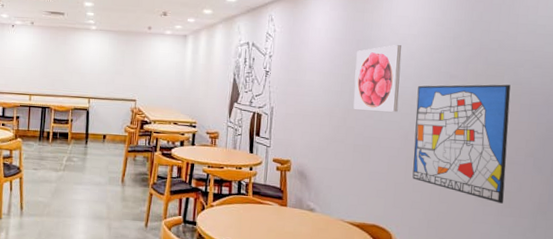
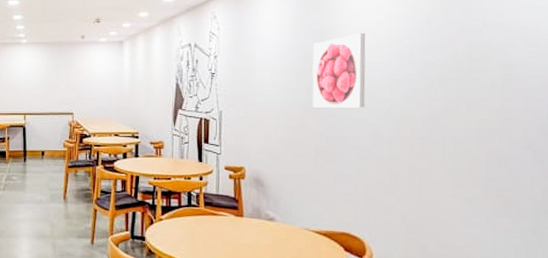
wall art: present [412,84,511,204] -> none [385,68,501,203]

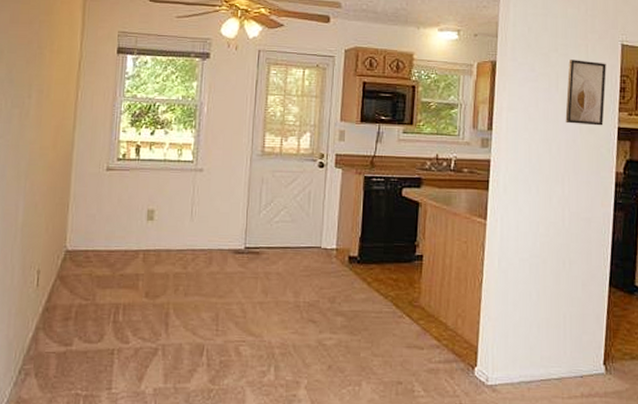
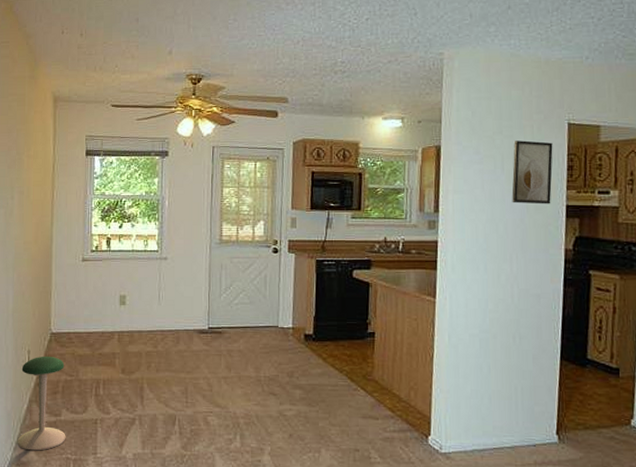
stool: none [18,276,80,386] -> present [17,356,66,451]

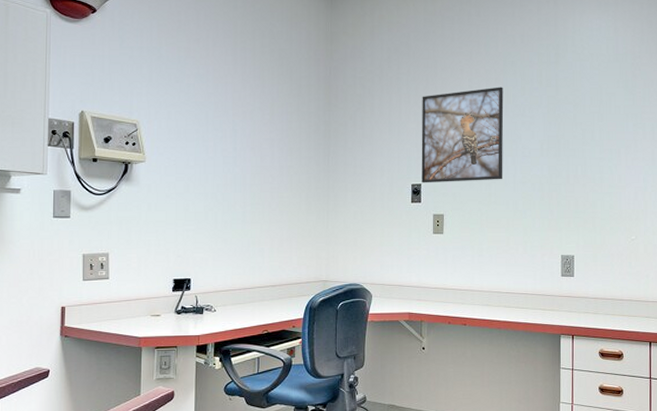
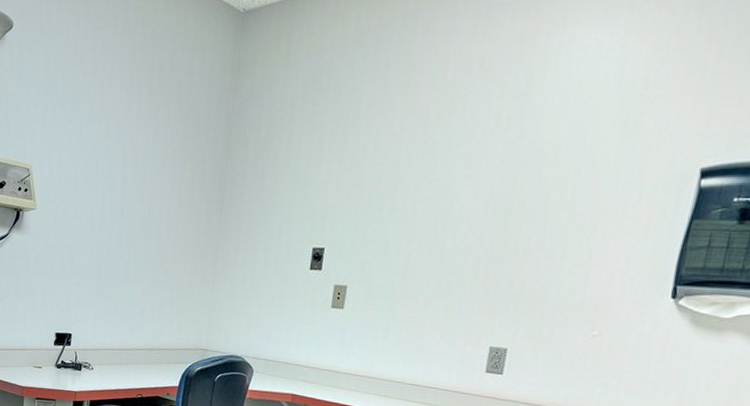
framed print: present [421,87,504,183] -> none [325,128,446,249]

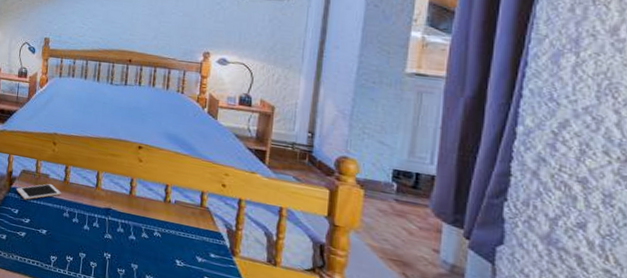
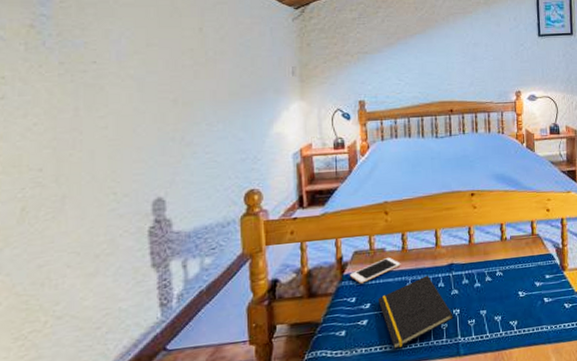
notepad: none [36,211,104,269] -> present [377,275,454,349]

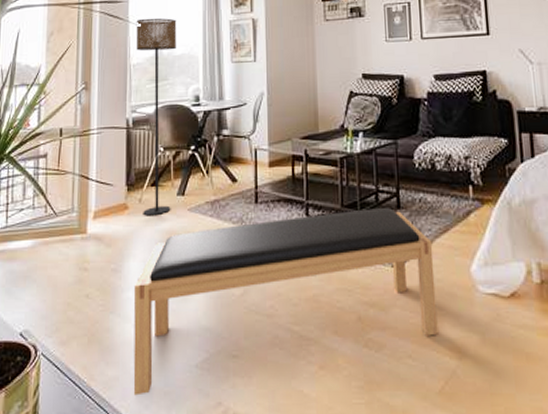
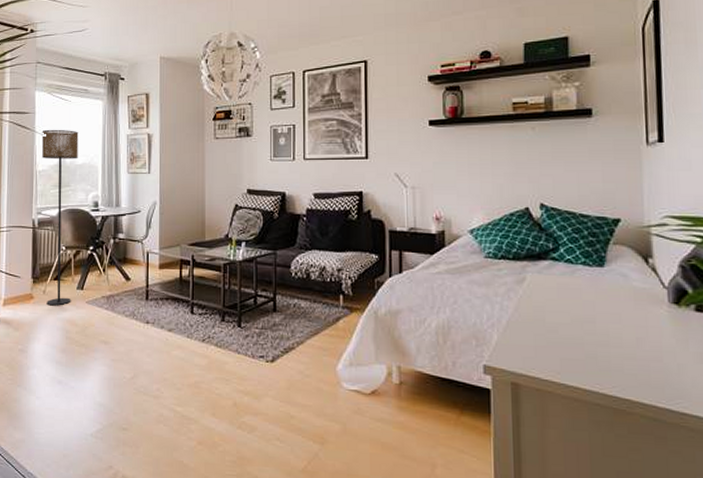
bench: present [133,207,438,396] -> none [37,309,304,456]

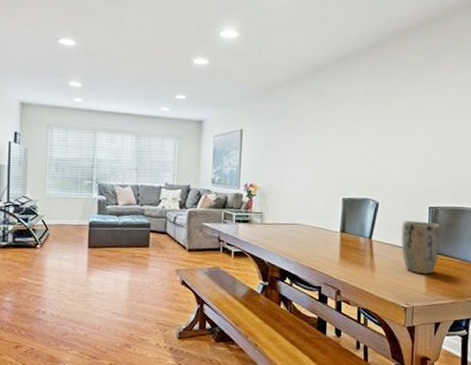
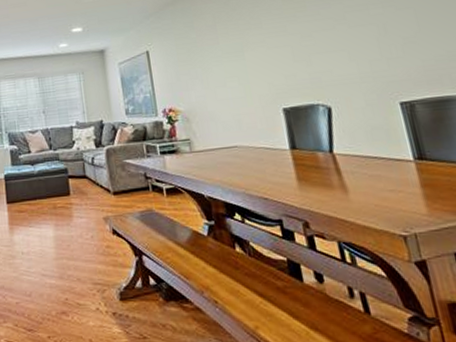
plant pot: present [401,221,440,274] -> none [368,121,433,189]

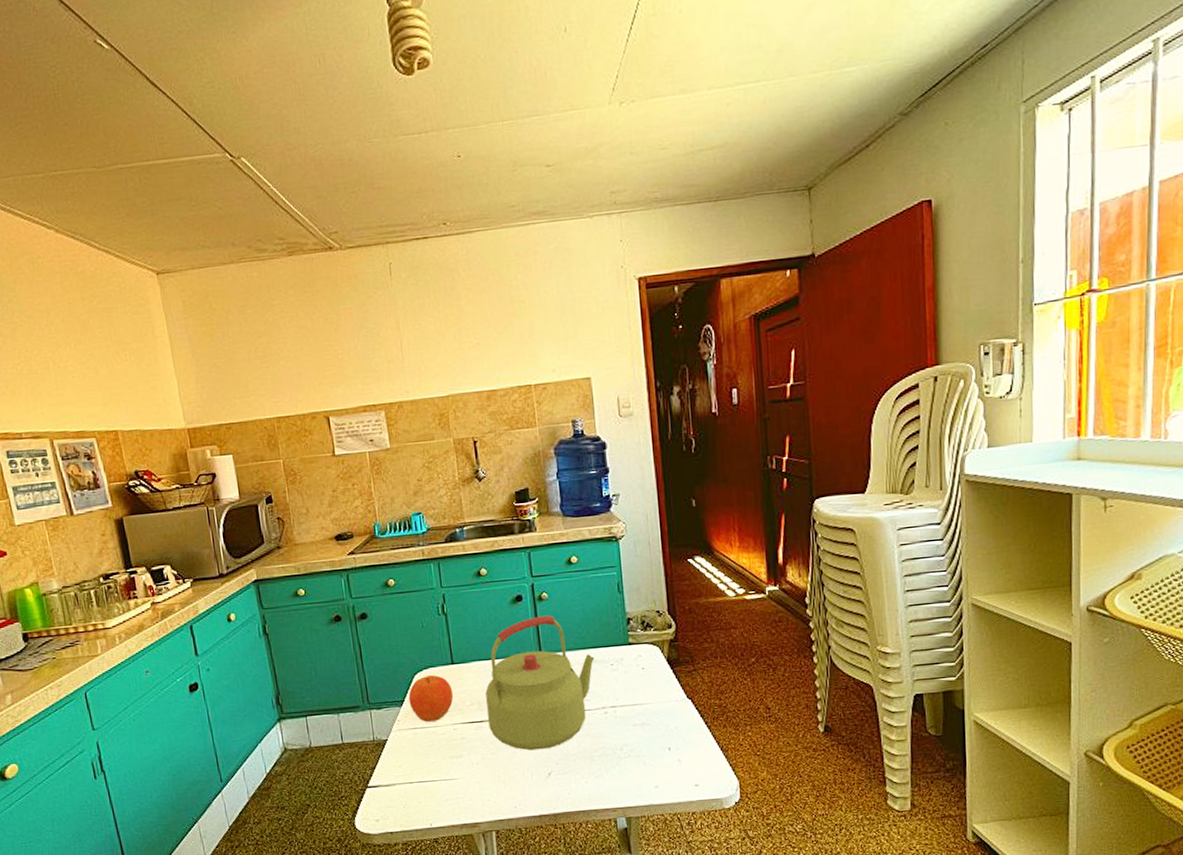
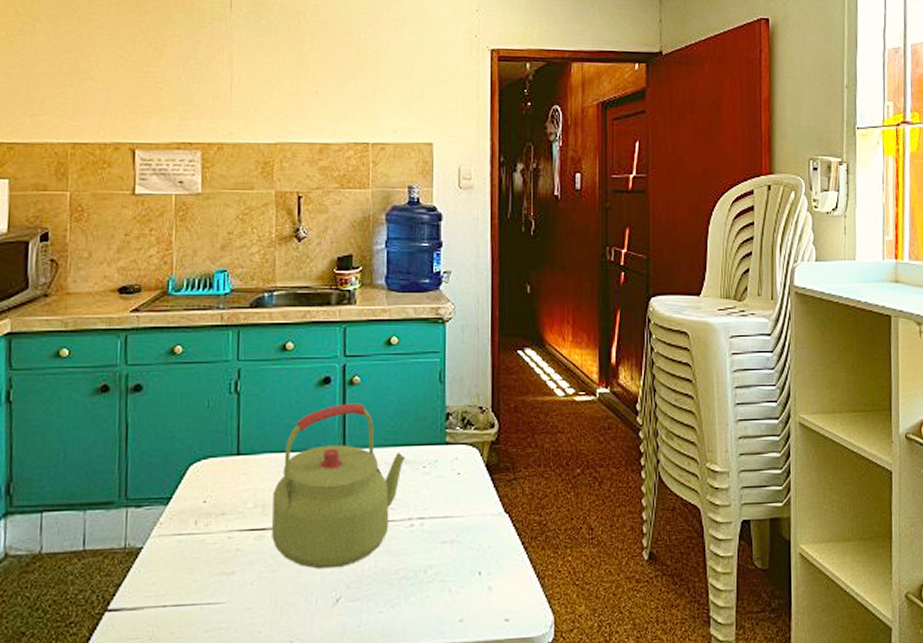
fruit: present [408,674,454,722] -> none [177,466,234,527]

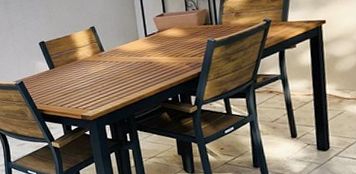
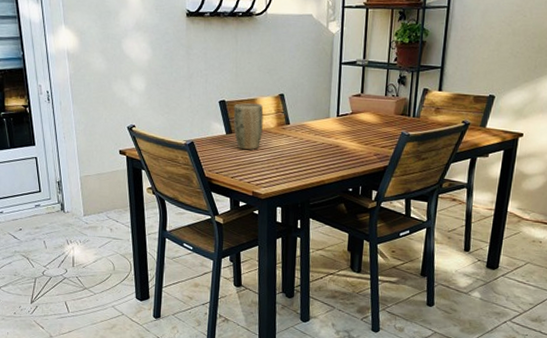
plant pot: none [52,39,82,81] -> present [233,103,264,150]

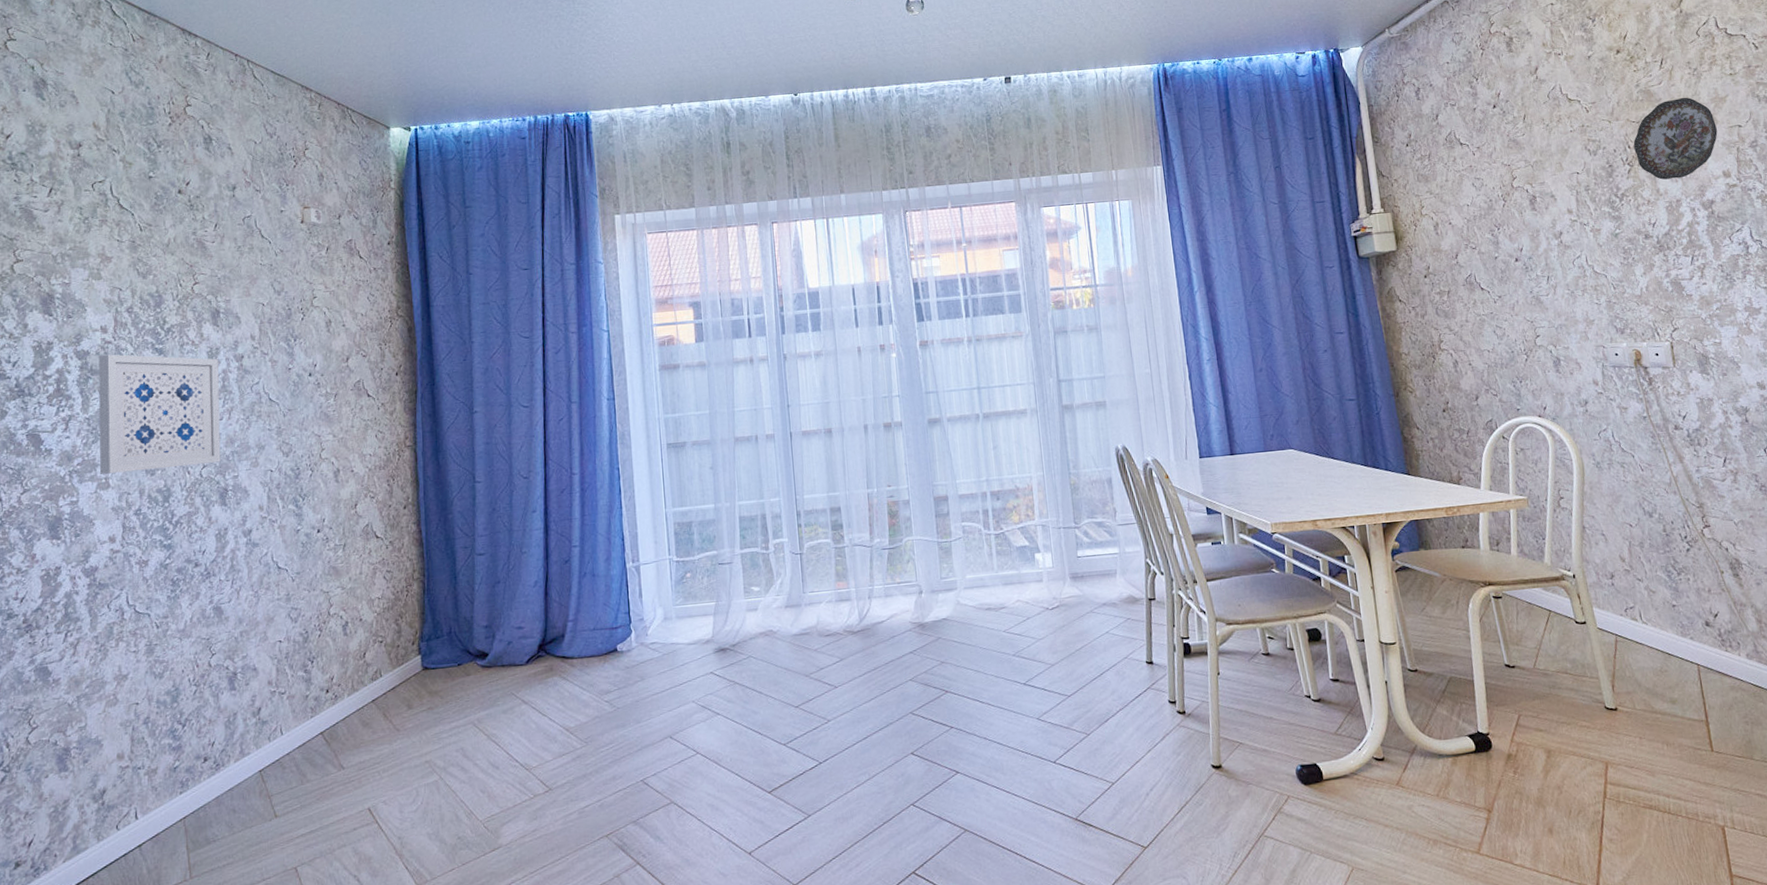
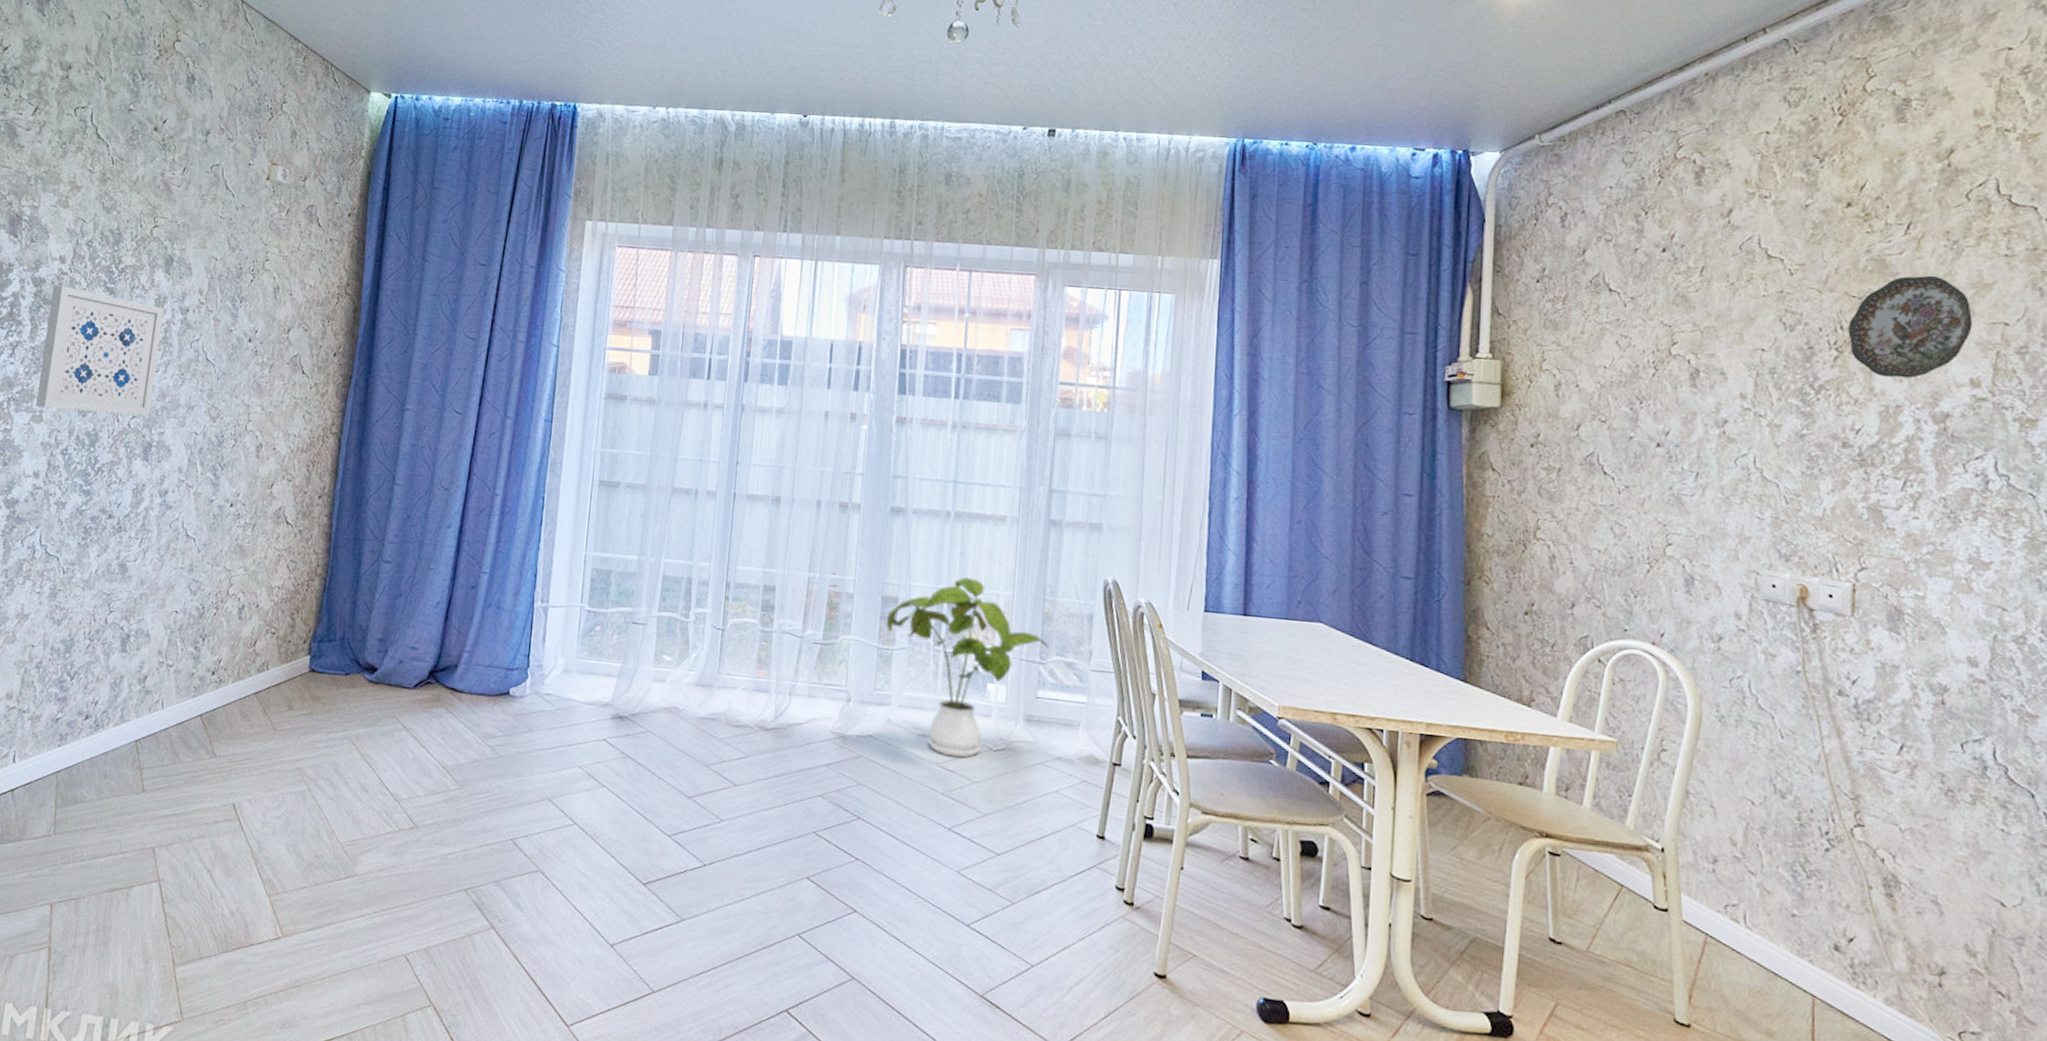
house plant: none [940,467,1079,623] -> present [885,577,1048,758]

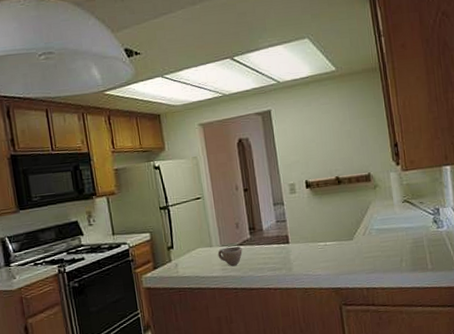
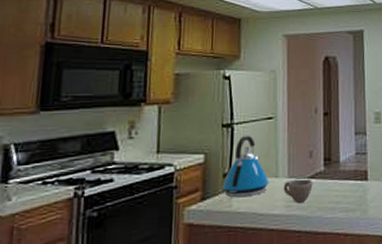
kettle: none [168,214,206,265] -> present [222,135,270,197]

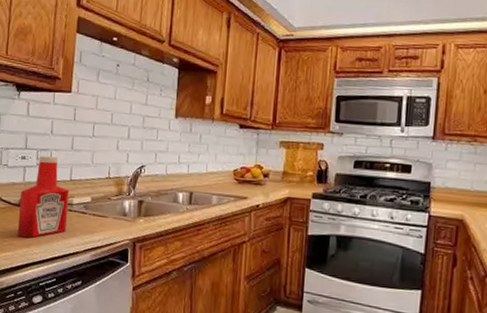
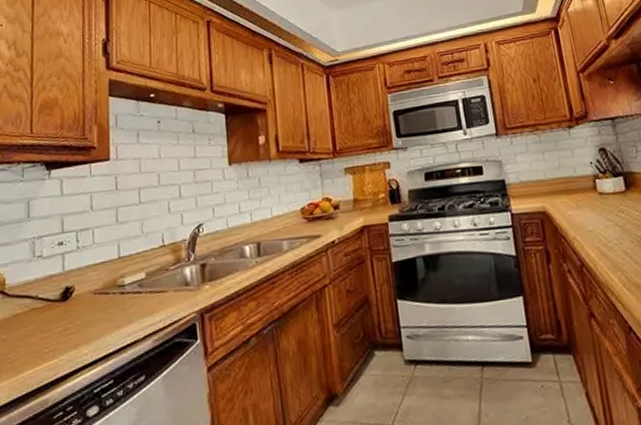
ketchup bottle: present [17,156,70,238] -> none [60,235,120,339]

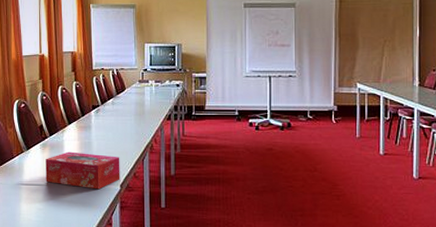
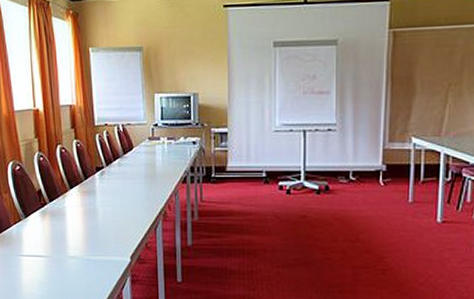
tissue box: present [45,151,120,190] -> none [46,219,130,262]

--- --- ---

### [PROMPT]
Set down every entry above verbatim, without pictures.

### [RESPONSE FOR THIS EXERCISE]
wall art: present [412,84,511,204] -> none [385,68,501,203]

stool: none [18,276,80,386] -> present [17,356,66,451]

framed print: present [421,87,504,183] -> none [325,128,446,249]

notepad: none [36,211,104,269] -> present [377,275,454,349]

bench: present [133,207,438,396] -> none [37,309,304,456]

plant pot: present [401,221,440,274] -> none [368,121,433,189]

fruit: present [408,674,454,722] -> none [177,466,234,527]

plant pot: none [52,39,82,81] -> present [233,103,264,150]

house plant: none [940,467,1079,623] -> present [885,577,1048,758]

kettle: none [168,214,206,265] -> present [222,135,270,197]

ketchup bottle: present [17,156,70,238] -> none [60,235,120,339]

tissue box: present [45,151,120,190] -> none [46,219,130,262]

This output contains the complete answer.